• [Exercise text]
Leonidas Frank Chaney was born in Colorado Springs, Colorado, to Frank H. Chaney and Emma Alice Kennedy. His father was of English and French ancestry, and his mother was of Scottish, English, and Irish descent. Chaney's maternal grandfather, Jonathan Ralston Kennedy, founded the "Colorado School for the Education of Mutes" (now, Colorado School for the Deaf and Blind) in 1874, and Chaney's parents met there. His great-grandfather was congressman John Chaney. Both of Chaney's parents were deaf, and as a child of deaf adults Chaney became skilled in pantomime. He entered a stage career in 1902, and began traveling with popular Vaudeville and theater acts. In 1905, Chaney, then 22, met and married 16-year-old singer Cleva Creighton (Frances Cleveland Creighton) and in 1906, their only child, a son, Creighton Tull Chaney (later known as Lon Chaney Jr.) was born. The Chaneys continued touring, settling in California in 1910.
Marital troubles developed and on April 30, 1913, Cleva went to the Majestic Theater in downtown Los Angeles, where Lon was managing the "Kolb and Dill" show, and attempted suicide by swallowing mercuric chloride. The suicide attempt failed but it ruined her singing career as a result; the ensuing scandal and divorce forced Chaney out of the theater and into film.
The time spent there is not clearly known, but between the years 1912 and 1917, Chaney worked under contract for Universal Studios doing bit or character parts. His skill with makeup gained him many parts in the highly competitive casting atmosphere. During this time, Chaney befriended the husband-wife director team of Joe De Grasse and Ida May Park, who gave him substantial roles in their pictures, and further encouraged him to play macabre characters.
Chaney married one of his former colleagues in the Kolb and Dill company, a chorus girl named Hazel Hastings. Little is known of Hazel, except that her marriage to Chaney was solid. Upon marrying, the new couple gained custody of Chaney's 10-year-old son Creighton, who had resided in various homes and boarding schools since Chaney's divorce from Cleva in 1913.
By 1917 Chaney was a prominent actor in the studio, but his salary did not reflect this status. When Chaney asked for a raise, studio executive William Sistrom replied, "You'll never be worth more than one hundred dollars a week." After leaving the studio, Chaney struggled for the first year as a character actor. It was not until he played a substantial role in William S. Hart's picture Riddle Gawne (1918) that Chaney's talents as a character actor were truly recognized by the industry.

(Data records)
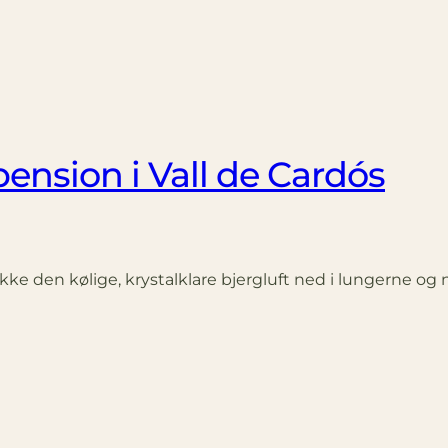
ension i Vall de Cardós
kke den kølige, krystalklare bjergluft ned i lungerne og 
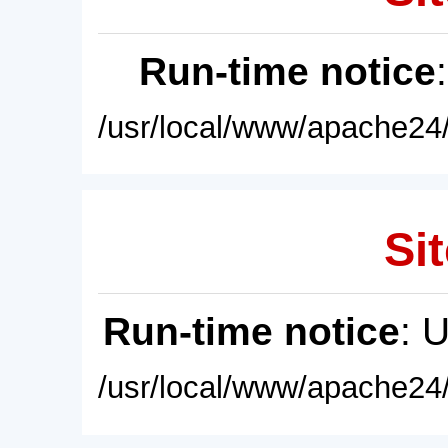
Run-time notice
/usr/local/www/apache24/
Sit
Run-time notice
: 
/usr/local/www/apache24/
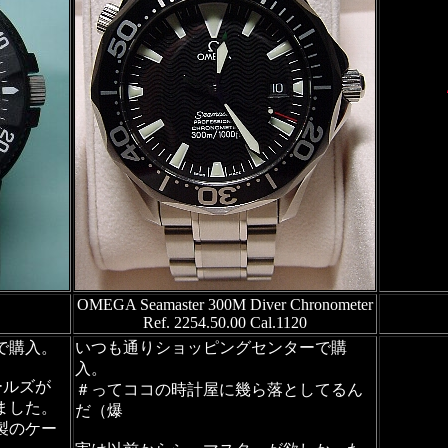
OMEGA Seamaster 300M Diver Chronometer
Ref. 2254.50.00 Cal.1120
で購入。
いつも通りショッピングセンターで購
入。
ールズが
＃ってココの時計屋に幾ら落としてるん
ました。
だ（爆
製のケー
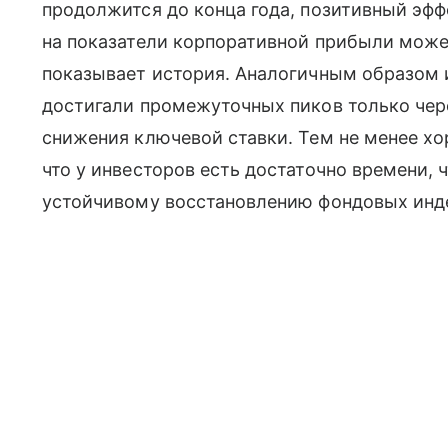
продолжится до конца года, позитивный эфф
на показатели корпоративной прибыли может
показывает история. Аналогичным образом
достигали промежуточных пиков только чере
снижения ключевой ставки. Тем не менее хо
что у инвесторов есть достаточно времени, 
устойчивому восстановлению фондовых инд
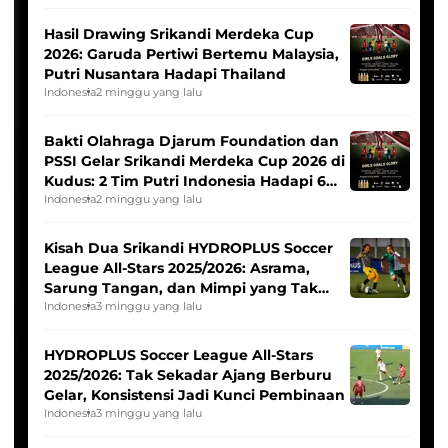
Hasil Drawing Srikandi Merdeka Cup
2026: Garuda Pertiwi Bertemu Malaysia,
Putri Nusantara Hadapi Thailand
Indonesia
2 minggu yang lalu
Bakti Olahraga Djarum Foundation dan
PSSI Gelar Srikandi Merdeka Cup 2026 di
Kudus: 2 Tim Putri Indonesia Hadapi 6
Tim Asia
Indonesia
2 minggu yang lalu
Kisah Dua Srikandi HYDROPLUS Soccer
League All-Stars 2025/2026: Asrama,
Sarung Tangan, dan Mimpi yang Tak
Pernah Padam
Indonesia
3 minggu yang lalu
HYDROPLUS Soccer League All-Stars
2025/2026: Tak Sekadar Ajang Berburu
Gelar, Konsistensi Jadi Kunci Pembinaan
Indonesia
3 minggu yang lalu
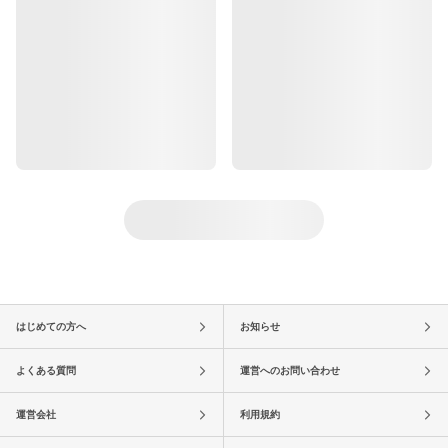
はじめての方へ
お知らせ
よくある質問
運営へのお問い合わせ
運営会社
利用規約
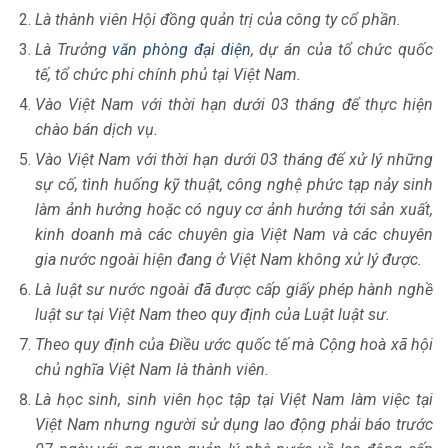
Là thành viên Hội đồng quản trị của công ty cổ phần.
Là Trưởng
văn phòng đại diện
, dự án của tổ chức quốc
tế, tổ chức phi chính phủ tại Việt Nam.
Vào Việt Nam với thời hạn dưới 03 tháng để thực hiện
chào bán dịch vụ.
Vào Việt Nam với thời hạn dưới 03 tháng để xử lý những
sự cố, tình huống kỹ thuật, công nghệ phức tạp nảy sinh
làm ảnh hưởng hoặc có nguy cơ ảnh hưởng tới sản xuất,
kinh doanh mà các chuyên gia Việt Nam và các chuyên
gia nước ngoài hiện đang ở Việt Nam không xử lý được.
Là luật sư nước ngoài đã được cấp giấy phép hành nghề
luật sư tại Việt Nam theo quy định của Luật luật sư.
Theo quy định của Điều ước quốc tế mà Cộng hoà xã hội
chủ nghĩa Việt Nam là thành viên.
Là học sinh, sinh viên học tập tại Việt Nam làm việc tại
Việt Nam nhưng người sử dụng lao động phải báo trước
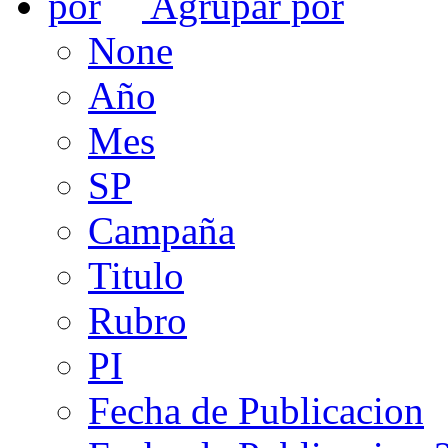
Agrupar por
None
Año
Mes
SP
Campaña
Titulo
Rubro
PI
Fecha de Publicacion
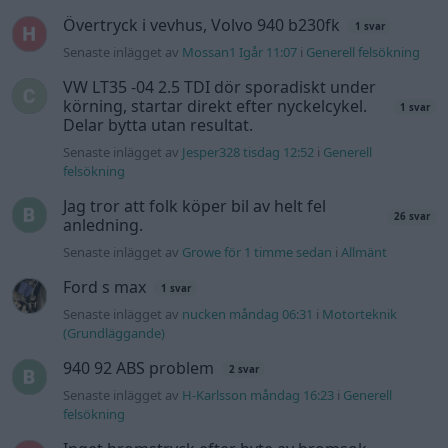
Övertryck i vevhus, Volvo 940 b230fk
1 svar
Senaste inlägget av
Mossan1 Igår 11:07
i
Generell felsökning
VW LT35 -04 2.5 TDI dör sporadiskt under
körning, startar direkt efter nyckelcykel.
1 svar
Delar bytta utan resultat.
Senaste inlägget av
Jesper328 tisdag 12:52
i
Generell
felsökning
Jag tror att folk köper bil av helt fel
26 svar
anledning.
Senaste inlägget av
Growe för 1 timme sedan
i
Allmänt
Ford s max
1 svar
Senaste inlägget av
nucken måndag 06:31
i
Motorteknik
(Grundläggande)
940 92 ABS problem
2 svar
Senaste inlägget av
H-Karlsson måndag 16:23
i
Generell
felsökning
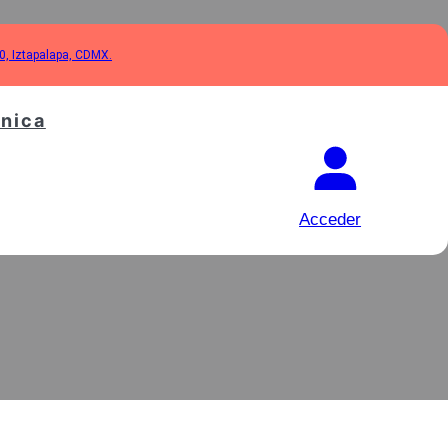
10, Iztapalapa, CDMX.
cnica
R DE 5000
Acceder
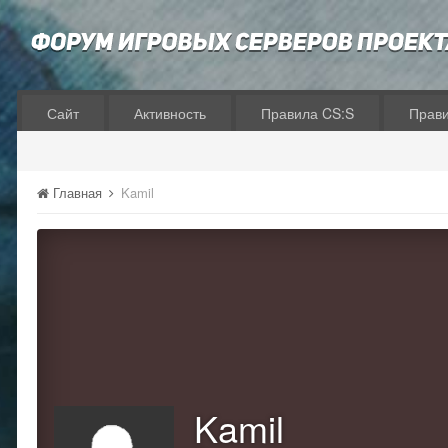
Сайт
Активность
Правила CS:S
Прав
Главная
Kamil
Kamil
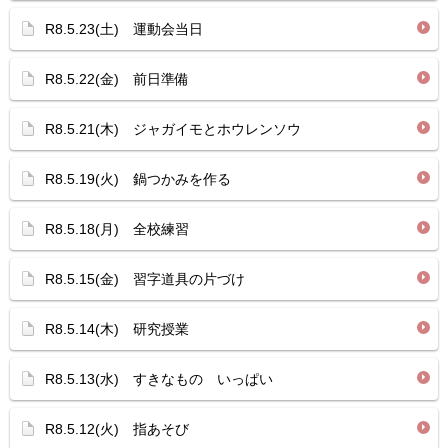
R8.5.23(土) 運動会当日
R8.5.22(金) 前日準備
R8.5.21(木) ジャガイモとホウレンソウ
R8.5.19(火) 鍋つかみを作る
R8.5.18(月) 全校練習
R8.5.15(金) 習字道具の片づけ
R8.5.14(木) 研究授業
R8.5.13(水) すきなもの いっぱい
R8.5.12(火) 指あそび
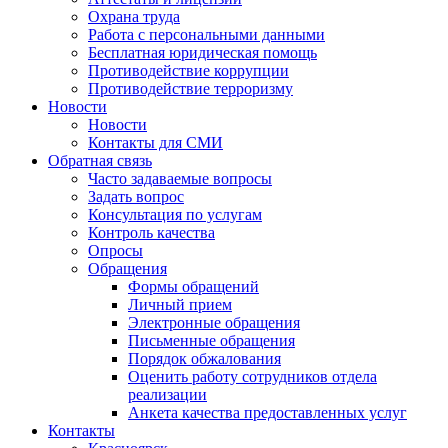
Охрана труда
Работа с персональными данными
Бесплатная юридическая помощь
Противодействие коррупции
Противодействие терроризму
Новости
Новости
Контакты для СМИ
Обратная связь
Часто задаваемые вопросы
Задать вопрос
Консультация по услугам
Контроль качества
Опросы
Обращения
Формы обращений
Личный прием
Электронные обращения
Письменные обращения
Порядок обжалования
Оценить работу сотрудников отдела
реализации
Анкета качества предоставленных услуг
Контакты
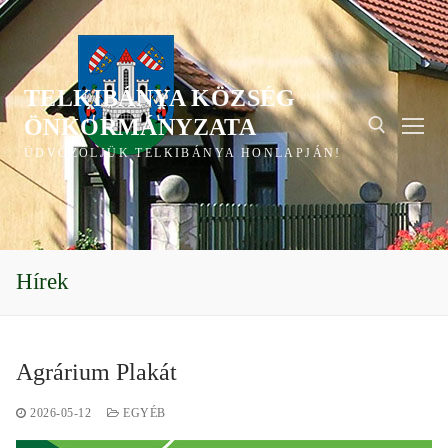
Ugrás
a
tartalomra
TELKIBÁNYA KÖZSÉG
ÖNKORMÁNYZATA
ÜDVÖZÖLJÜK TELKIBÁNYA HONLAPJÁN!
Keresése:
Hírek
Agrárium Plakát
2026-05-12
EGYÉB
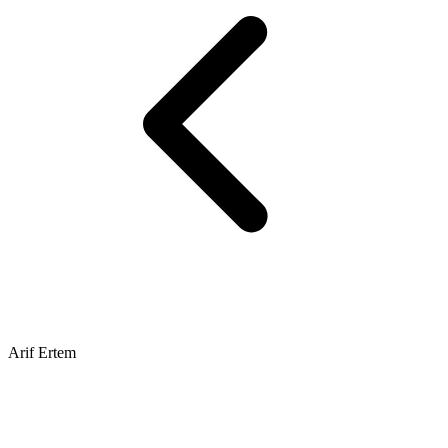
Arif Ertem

• [Tasks and exercises]
[a] Answer these questions from the text about Lon Chaney:
(i) In what year did Jonathan Ralston Kennedy found the school for the deaf?
(ii) At which theater did Cleva attempt suicide?
(iii) Which studio executive told Chaney he would never be worth more than one hundred dollars a week?
[b] Quote the part of the text about Lon Chaney that begins with the words "The time spent" and ends with "play macabre characters.".
[c] Extend the biography of Lon Chaney past its final sentence.
None of this material is needed here.

• [Solved problems]
[a]
(i) 1874
(ii) The Majestic Theater in downtown Los Angeles
(iii) William Sistrom

[b]
The time spent there is not clearly known, but between the years 1912 and 1917, Chaney worked under contract for Universal Studios doing bit or character parts. His skill with makeup gained him many parts in the highly competitive casting atmosphere. During this time, Chaney befriended the husband-wife director team of Joe De Grasse and Ida May Park, who gave him substantial roles in their pictures, and further encouraged him to play macabre characters.

[c]
Universal presented Chaney, Dorothy Phillips, and William Stowell as a team in The Piper's Price (1917). In succeeding films, the men alternated playing lover, villain, or other man to the beautiful Phillips. They would occasionally be joined by Claire DuBrey nearly making the trio a quartet of recurring actors from film to film. So successful were the films starring this group that Universal produced fourteen films from 1917 to 1919 with Chaney, Stowell, and Phillips. The films were usually directed by Joe De Grasse or his wife Ida May Park, both friends of Chaney's at Universal. When Chaney was away branching out on films such as Riddle Gawne and The Kaiser, the Beast of Berlin (both 1918), Stowell and Phillips would continue on as a duo until Chaney's return. Stowell and Phillips made The Heart of Humanity (also 1918), bringing in Erich von Stroheim for a part as the villain that could easily have been played by Chaney. Paid in Advance (1919) was the group's last film together, for the chiseled featured Stowell was sent to Africa by Universal to scout locations for a movie. En route from one city to another, Stowell was in the caboose when it was hit by the locomotive from another train; he was killed instantly. The majority of these films are lost but a few, including Triumph and Paid in Advance survive in private collections or unrestored in European or Russian archives.[Note 1]
Chaney had a breakthrough performance as "The Frog" in George Loane Tucker's The Miracle Man (1919). The film displayed not only Chaney's acting ability, but also his talent as a master of makeup. Critical praise and a gross of over $2 million put Chaney on the map as America's foremost character actor.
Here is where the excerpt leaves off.